Ernesto Rudolf Hofmann ist der Seebär. Graphik: Pax et Bonum Verlag

Folge 20

Es muss für Kapitän Hatenboer tragisch gewesen sein zu wissen, in dieser Mechanik ein wichtiges Zahnrad gewesen zu sein. - Er selber hat mit uns nie über diesen Vorfall gesprochen.

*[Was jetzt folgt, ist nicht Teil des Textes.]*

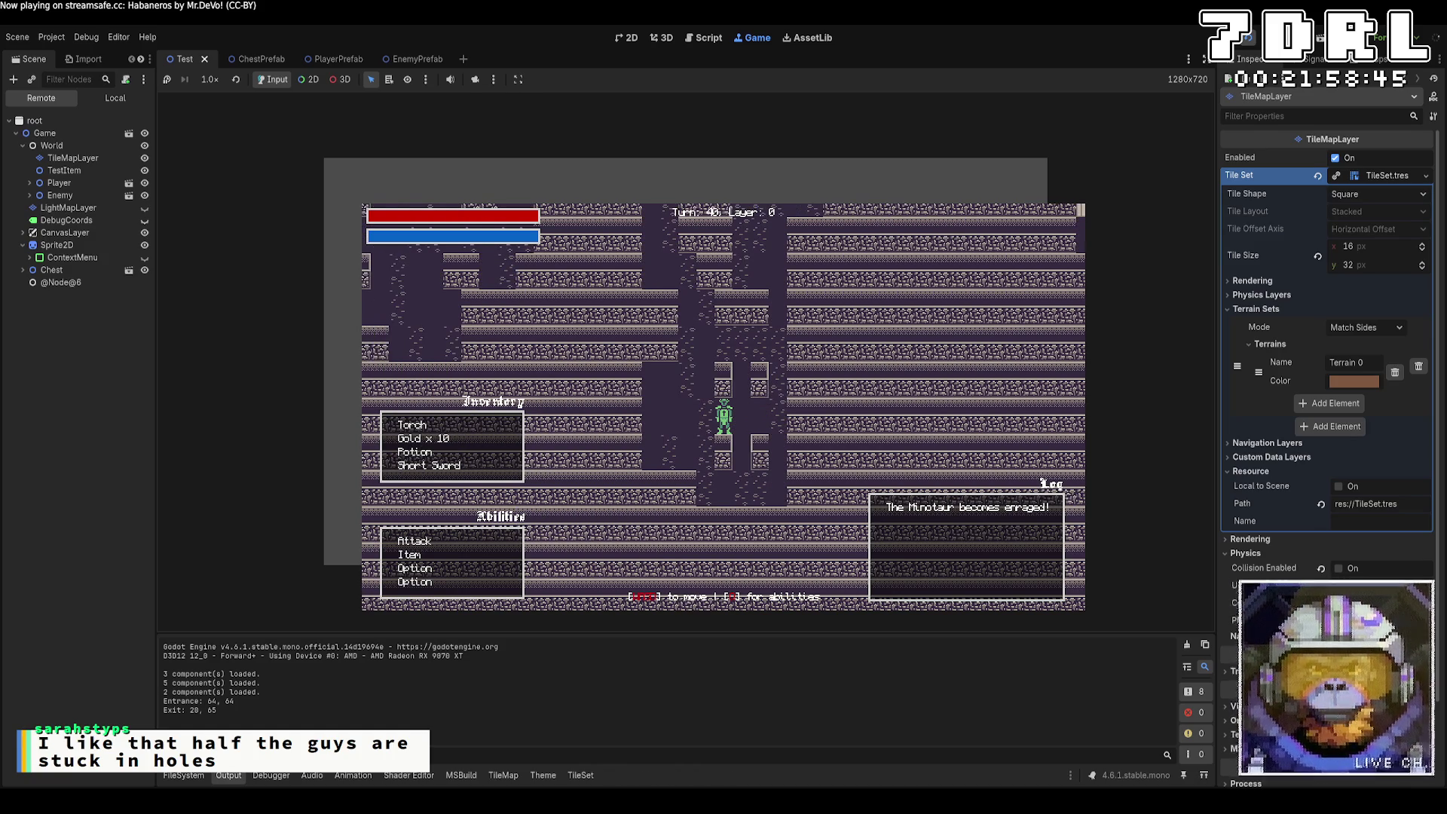
key(Up)
key(Up)
key(Up)
key(Left)
key(Up)
key(Up)
key(Up)
key(Left)
key(Up)
key(Up)
key(Up)
key(Left)
key(Up)
key(Up)
key(Up)
key(Left)
key(Up)
key(Up)
key(Up)
key(Left)
key(Up)
key(Up)
key(Up)
key(Left)
key(Up)
key(Up)
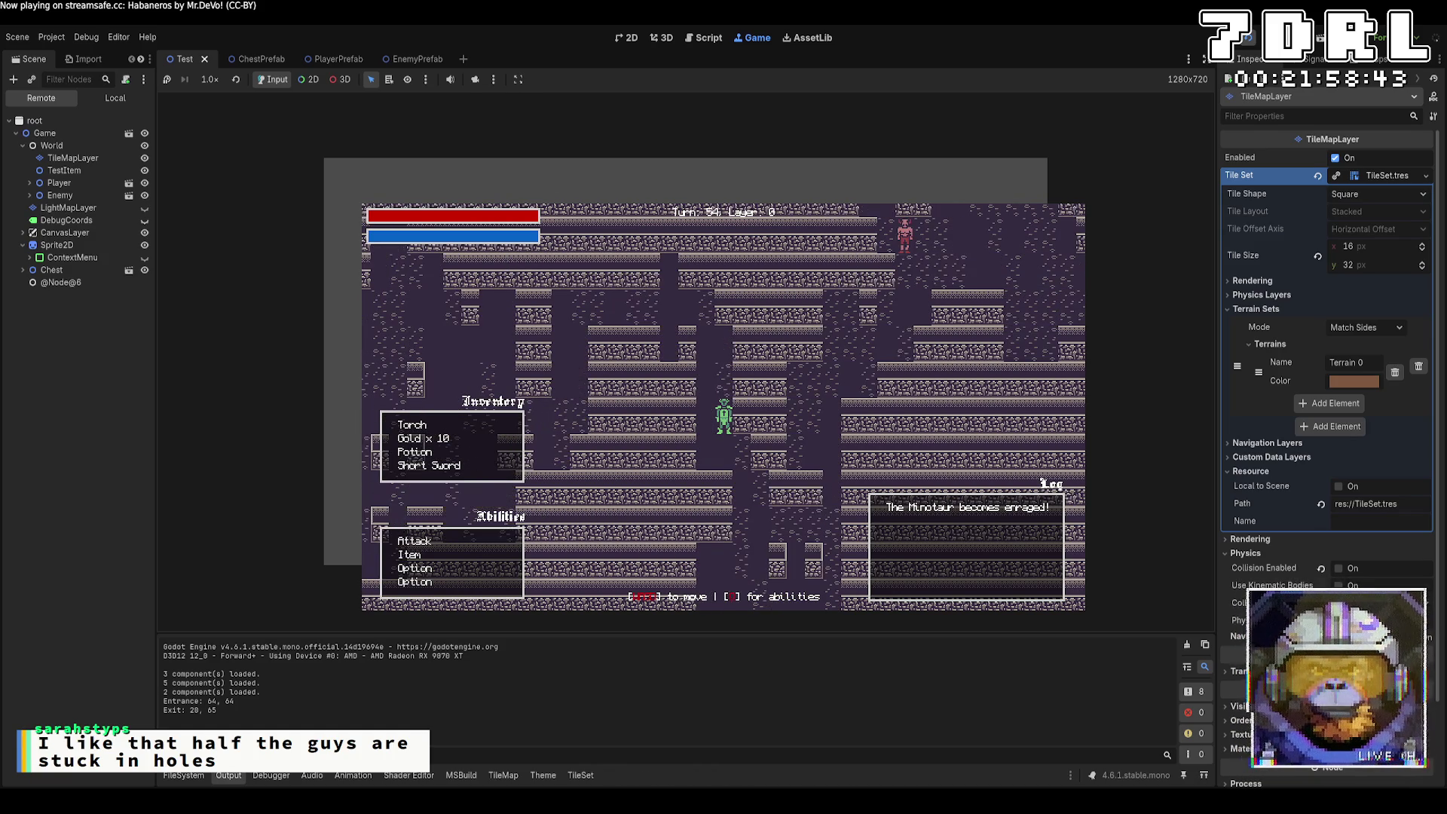
key(Up)
key(Up)
key(Up)
key(Left)
key(Up)
key(Up)
key(Up)
key(Left)
key(Up)
key(Up)
key(Up)
key(Left)
key(Up)
key(Up)
key(Up)
key(Left)
key(Up)
key(Up)
key(Up)
key(Left)
key(Up)
key(Up)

Und jetzt möchte ich einhaken in den 100jährigen Rückblick auf meinen Vater, den ich anfangs des Kapitels über Kapitän Hatenboer angesprochen habe. Damit wird den geschätzten Lesern dieses meines Buches klar, wie mein Vater auf die "Kawi" kam, weshalb meine Mutter ihre Pension aus Holland bezog und warum ich nicht im schönen Bayern, sondern auf Java geboren wurde. All das kam vorher schon einmal kurz zur Sprache und Sie werden sich schon gedacht haben, ist das aber ein Durcheinander. Nein, es ist kein Durcheinander, sondern eine chronologische Abfolge von richtigen zeitlichen Abläufen, aber Sie haben, wenn Sie schon so viel Geld für dieses werthaltige Buch ausgegeben haben, auch das Recht, zu erfahren, was der Auslöser dieser Lebenschronik war. Nicht, dass ich überhaupt geboren wurde, das steht auf einem ganz anderen Blatt (nämlich dem ersten ... ).

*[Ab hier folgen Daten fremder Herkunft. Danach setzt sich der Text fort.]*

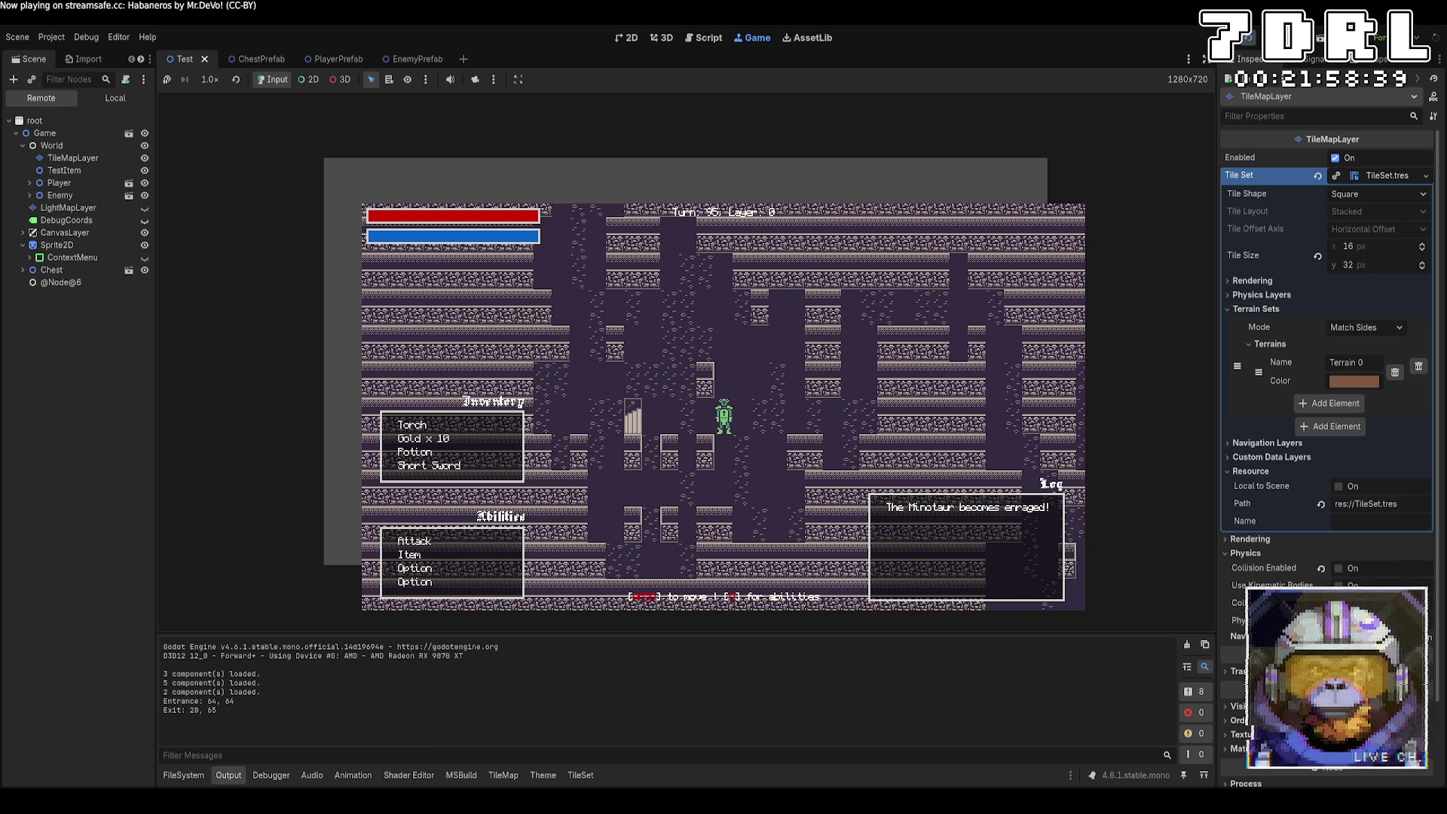
key(Left)
key(Left)
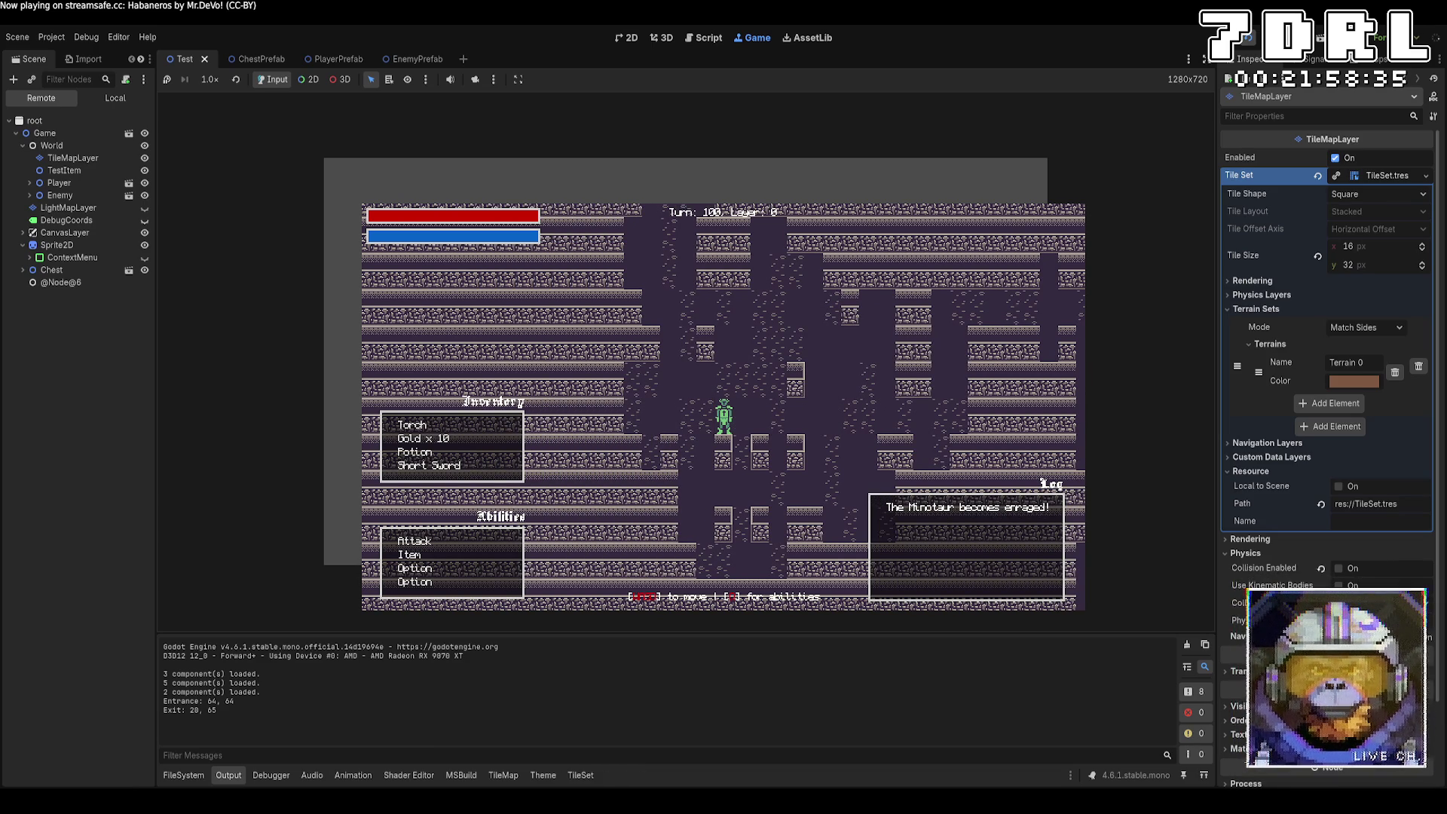
Step: Take the stairs between layers 0 and 1, walk near the Minotaur, then stop the game with F8
key(Left)
key(Left)
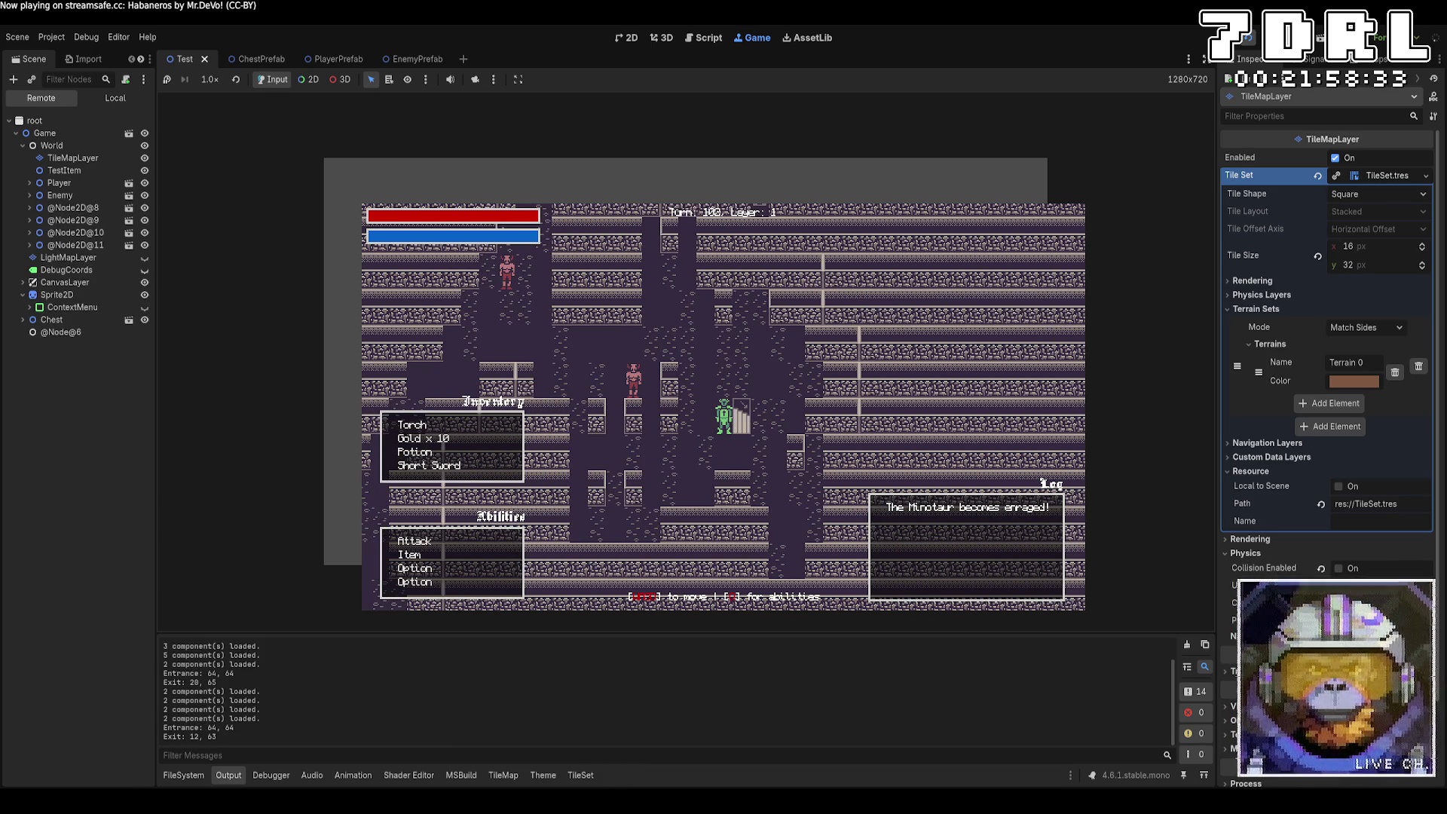
key(Right)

Mein Vater, Jahrgang 1880, war Student der Forstwissenschaften. Damals noch in Aschaffenburg. Sein Studentendasein gefiel ihm so gut, dass er damit gar nicht mehr aufhören wollte. Er hat die Rechnung ohne seinen Vater gemacht, der ja selber aus seiner eigenen Jugendzeit bestens Bescheid wusste. Er setzte ihm eine letzte Frist, innerhalb derer er sein Studium zu beenden hatte, ansonsten würde ihm die Appanage gestrichen. Mein Vater erkannte den Ernst der Lage, strengte sich an und beschloss sein Studium cum laude, zusammen mit den anderen Studienkollegen, denen es nicht besser erging.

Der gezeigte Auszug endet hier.